=== SUPPLIED DATA ===

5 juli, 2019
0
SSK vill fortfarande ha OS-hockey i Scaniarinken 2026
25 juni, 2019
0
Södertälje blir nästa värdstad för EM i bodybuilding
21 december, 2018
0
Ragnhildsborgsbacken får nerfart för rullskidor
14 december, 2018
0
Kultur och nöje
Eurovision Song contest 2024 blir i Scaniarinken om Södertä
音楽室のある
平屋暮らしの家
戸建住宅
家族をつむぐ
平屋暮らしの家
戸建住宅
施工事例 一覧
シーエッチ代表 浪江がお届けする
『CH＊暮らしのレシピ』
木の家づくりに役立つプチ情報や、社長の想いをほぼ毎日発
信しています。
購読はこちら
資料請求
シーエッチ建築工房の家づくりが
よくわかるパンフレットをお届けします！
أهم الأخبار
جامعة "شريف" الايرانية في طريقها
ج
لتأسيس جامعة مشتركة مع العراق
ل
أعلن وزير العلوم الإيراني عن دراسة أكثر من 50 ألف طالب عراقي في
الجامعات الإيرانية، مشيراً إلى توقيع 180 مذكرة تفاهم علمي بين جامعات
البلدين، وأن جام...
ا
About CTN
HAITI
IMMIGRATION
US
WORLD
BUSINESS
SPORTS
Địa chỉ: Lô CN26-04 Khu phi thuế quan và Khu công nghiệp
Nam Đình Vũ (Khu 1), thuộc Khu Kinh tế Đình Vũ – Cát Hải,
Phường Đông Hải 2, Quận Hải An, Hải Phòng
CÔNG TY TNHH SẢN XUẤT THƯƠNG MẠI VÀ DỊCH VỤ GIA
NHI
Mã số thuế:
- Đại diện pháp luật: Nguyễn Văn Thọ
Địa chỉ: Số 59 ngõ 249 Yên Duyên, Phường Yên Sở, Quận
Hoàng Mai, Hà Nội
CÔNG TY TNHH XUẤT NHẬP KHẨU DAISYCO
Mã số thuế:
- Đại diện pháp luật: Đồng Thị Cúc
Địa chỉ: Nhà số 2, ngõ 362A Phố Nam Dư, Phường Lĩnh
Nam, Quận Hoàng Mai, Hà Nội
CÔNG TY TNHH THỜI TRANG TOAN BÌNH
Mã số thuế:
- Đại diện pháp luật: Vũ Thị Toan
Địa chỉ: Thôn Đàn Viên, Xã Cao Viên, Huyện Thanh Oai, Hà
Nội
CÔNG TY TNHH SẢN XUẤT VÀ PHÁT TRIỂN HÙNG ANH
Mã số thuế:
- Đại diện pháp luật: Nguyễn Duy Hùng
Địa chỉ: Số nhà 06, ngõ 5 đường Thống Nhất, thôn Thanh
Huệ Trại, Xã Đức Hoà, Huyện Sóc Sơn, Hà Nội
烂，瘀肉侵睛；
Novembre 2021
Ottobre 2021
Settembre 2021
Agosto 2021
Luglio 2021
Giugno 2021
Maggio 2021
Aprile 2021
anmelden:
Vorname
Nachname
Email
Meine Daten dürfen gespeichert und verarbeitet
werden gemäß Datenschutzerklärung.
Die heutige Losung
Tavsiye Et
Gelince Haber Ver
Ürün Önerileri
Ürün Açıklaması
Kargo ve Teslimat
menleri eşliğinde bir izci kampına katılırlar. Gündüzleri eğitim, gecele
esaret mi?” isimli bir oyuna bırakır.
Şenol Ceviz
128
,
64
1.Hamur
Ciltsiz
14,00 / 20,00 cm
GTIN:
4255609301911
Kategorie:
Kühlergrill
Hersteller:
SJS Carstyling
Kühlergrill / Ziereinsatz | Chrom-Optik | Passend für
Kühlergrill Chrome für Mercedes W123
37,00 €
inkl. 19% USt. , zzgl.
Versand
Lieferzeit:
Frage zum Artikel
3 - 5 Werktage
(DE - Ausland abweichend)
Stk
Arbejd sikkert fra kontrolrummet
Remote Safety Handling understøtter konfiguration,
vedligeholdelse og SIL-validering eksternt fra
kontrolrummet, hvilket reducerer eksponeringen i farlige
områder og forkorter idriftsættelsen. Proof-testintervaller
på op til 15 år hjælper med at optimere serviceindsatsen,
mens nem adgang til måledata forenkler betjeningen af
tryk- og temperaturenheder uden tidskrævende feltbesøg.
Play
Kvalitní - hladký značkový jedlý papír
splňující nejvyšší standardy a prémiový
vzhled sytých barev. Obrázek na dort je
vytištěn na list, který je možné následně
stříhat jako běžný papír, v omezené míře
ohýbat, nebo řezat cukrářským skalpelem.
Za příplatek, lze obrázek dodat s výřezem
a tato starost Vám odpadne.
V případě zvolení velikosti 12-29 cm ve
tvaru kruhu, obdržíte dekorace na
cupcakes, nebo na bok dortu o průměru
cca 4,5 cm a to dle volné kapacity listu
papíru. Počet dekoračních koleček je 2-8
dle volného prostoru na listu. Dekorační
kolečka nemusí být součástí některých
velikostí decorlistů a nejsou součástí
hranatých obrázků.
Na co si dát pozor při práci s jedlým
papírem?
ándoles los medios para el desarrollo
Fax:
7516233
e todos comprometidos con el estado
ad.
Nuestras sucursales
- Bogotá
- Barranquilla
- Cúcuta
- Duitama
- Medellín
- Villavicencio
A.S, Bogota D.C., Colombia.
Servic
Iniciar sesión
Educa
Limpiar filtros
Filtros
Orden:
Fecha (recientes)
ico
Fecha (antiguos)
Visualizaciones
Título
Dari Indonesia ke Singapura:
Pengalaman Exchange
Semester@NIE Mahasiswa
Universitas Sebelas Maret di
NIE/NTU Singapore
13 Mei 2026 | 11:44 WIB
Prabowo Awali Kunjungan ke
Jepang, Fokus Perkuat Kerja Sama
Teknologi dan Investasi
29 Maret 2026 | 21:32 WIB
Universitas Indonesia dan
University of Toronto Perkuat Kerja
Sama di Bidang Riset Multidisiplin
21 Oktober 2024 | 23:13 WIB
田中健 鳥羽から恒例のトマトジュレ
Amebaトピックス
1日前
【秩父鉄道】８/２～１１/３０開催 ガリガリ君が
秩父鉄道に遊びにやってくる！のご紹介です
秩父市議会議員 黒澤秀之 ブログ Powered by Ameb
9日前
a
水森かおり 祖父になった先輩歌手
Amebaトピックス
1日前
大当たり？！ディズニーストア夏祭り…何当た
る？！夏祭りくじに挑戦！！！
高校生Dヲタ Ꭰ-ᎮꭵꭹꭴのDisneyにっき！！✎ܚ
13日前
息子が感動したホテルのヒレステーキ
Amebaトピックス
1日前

===

» TASK OBJECTIVE: Give only the lines from the one holding "Luglio 2021" through the one holding "A.S, Bogota D.C., Colombia.", each restated exactly as it appears above.

» YOUR RESPONSE:
Luglio 2021
Giugno 2021
Maggio 2021
Aprile 2021
anmelden:
Vorname
Nachname
Email
Meine Daten dürfen gespeichert und verarbeitet
werden gemäß Datenschutzerklärung.
Die heutige Losung
Tavsiye Et
Gelince Haber Ver
Ürün Önerileri
Ürün Açıklaması
Kargo ve Teslimat
menleri eşliğinde bir izci kampına katılırlar. Gündüzleri eğitim, gecele
esaret mi?” isimli bir oyuna bırakır.
Şenol Ceviz
128
,
64
1.Hamur
Ciltsiz
14,00 / 20,00 cm
GTIN:
4255609301911
Kategorie:
Kühlergrill
Hersteller:
SJS Carstyling
Kühlergrill / Ziereinsatz | Chrom-Optik | Passend für
Kühlergrill Chrome für Mercedes W123
37,00 €
inkl. 19% USt. , zzgl.
Versand
Lieferzeit:
Frage zum Artikel
3 - 5 Werktage
(DE - Ausland abweichend)
Stk
Arbejd sikkert fra kontrolrummet
Remote Safety Handling understøtter konfiguration,
vedligeholdelse og SIL-validering eksternt fra
kontrolrummet, hvilket reducerer eksponeringen i farlige
områder og forkorter idriftsættelsen. Proof-testintervaller
på op til 15 år hjælper med at optimere serviceindsatsen,
mens nem adgang til måledata forenkler betjeningen af
tryk- og temperaturenheder uden tidskrævende feltbesøg.
Play
Kvalitní - hladký značkový jedlý papír
splňující nejvyšší standardy a prémiový
vzhled sytých barev. Obrázek na dort je
vytištěn na list, který je možné následně
stříhat jako běžný papír, v omezené míře
ohýbat, nebo řezat cukrářským skalpelem.
Za příplatek, lze obrázek dodat s výřezem
a tato starost Vám odpadne.
V případě zvolení velikosti 12-29 cm ve
tvaru kruhu, obdržíte dekorace na
cupcakes, nebo na bok dortu o průměru
cca 4,5 cm a to dle volné kapacity listu
papíru. Počet dekoračních koleček je 2-8
dle volného prostoru na listu. Dekorační
kolečka nemusí být součástí některých
velikostí decorlistů a nejsou součástí
hranatých obrázků.
Na co si dát pozor při práci s jedlým
papírem?
ándoles los medios para el desarrollo
Fax:
7516233
e todos comprometidos con el estado
ad.
Nuestras sucursales
- Bogotá
- Barranquilla
- Cúcuta
- Duitama
- Medellín
- Villavicencio
A.S, Bogota D.C., Colombia.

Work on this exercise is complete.